### MATERIAL FOR THIS EXERCISE
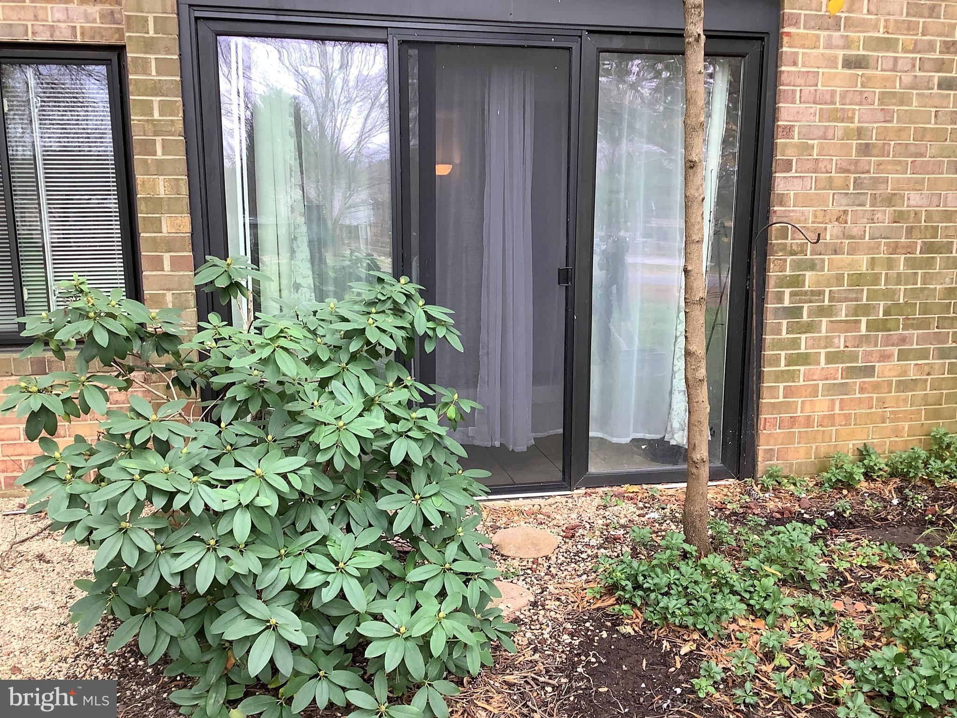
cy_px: 359
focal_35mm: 31
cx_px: 478
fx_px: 857
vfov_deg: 45.4
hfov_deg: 58.4
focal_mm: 3.3
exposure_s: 1/60
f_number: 2.4
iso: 50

### WORK INSTRUCTION
Give the data again exactly, image-free.

### EXERCISE RESPONSE
cy_px: 359
focal_35mm: 31
cx_px: 478
fx_px: 857
vfov_deg: 45.4
hfov_deg: 58.4
focal_mm: 3.3
exposure_s: 1/60
f_number: 2.4
iso: 50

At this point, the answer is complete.